§ Activity: Your answer should be every line of the entries that has the string "onze" in it.

***** Provided data *****

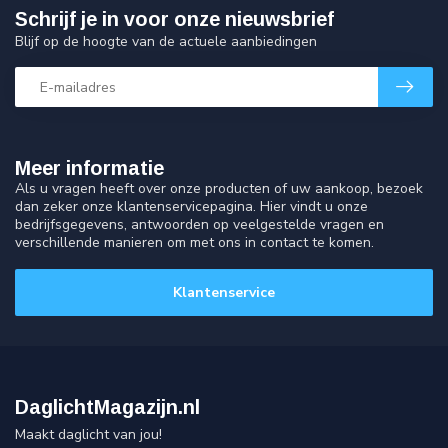
Schrijf je in voor onze nieuwsbrief
Blijf op de hoogte van de actuele aanbiedingen
Meer informatie
Als u vragen heeft over onze producten of uw aankoop, bezoek
dan zeker onze klantenservicepagina. Hier vindt u onze
bedrijfsgegevens, antwoorden op veelgestelde vragen en
verschillende manieren om met ons in contact te komen.
Klantenservice
DaglichtMagazijn.nl
Maakt daglicht van jou!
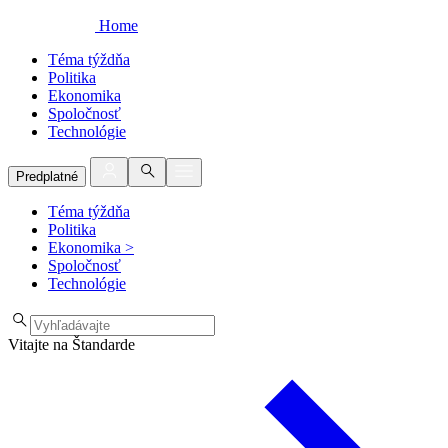
Home
Téma týždňa
Politika
Ekonomika
Spoločnosť
Technológie
Predplatné
Téma týždňa
Politika
Ekonomika
>
Spoločnosť
Technológie
Vitajte na Štandarde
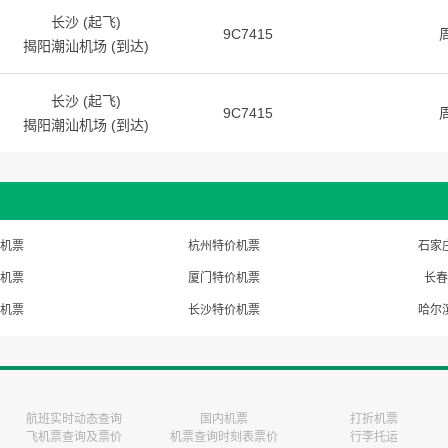
长沙 (起飞)
9C7415
揭阳潮汕机场 (到达)
长沙 (起飞)
9C7415
揭阳潮汕机场 (到达)
机票
杭州特价机票
石家
机票
厦门特价机票
长春
机票
长沙特价机票
哈尔
航班实时动态查询
国内机票
打折机票
飞机票查询及票价
机票查询时刻表票价
行李托运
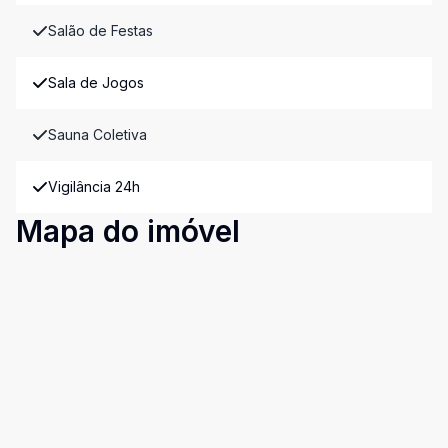
Salão de Festas
Sala de Jogos
Sauna Coletiva
Vigilância 24h
Mapa do imóvel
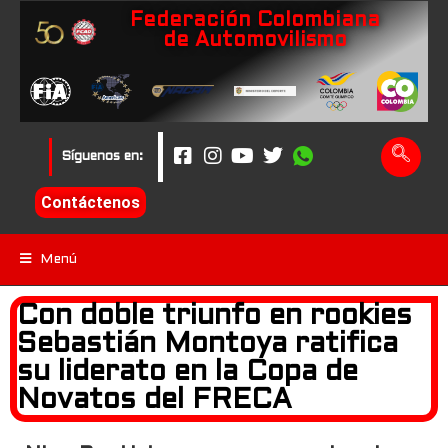
Federación Colombiana
de Automovilismo
Síguenos en:
Contáctenos
Menú
Con doble triunfo en rookies
Sebastián Montoya ratifica
su liderato en la Copa de
Novatos del FRECA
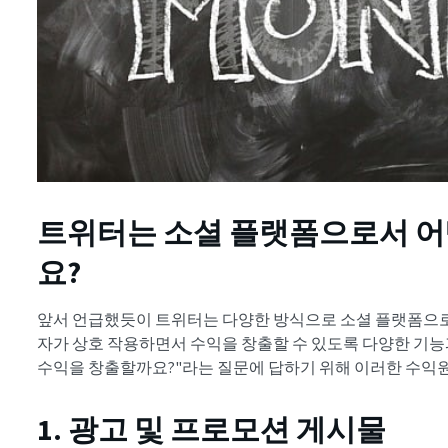
트위터는 소셜 플랫폼으로서 어
요?
앞서 언급했듯이 트위터는 다양한 방식으로 소셜 플랫폼으로
자가 상호 작용하면서 수익을 창출할 수 있도록 다양한 기능
수익을 창출할까요?"라는 질문에 답하기 위해 이러한 수익
1. 광고 및 프로모션 게시물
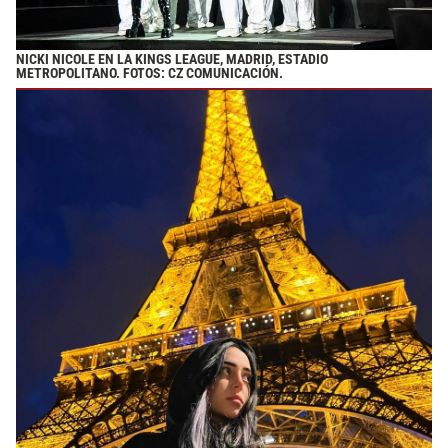
NICKI NICOLE EN LA KINGS LEAGUE, MADRID, ESTADIO
METROPOLITANO. FOTOS: CZ COMUNICACIÓN.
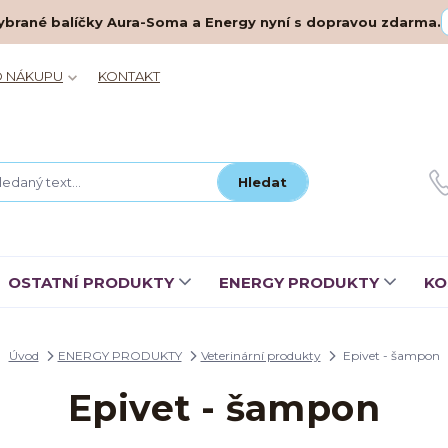
– vybrané balíčky Aura-Soma a Energy nyní s dopravou zdarma.
O NÁKUPU
KONTAKT
Hledat
OSTATNÍ PRODUKTY
ENERGY PRODUKTY
KO
Úvod
ENERGY PRODUKTY
Veterinární produkty
Epivet - šampon
Epivet - šampon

*****

§ Response below:
Schrijf je in voor onze nieuwsbrief
Als u vragen heeft over onze producten of uw aankoop, bezoek
dan zeker onze klantenservicepagina. Hier vindt u onze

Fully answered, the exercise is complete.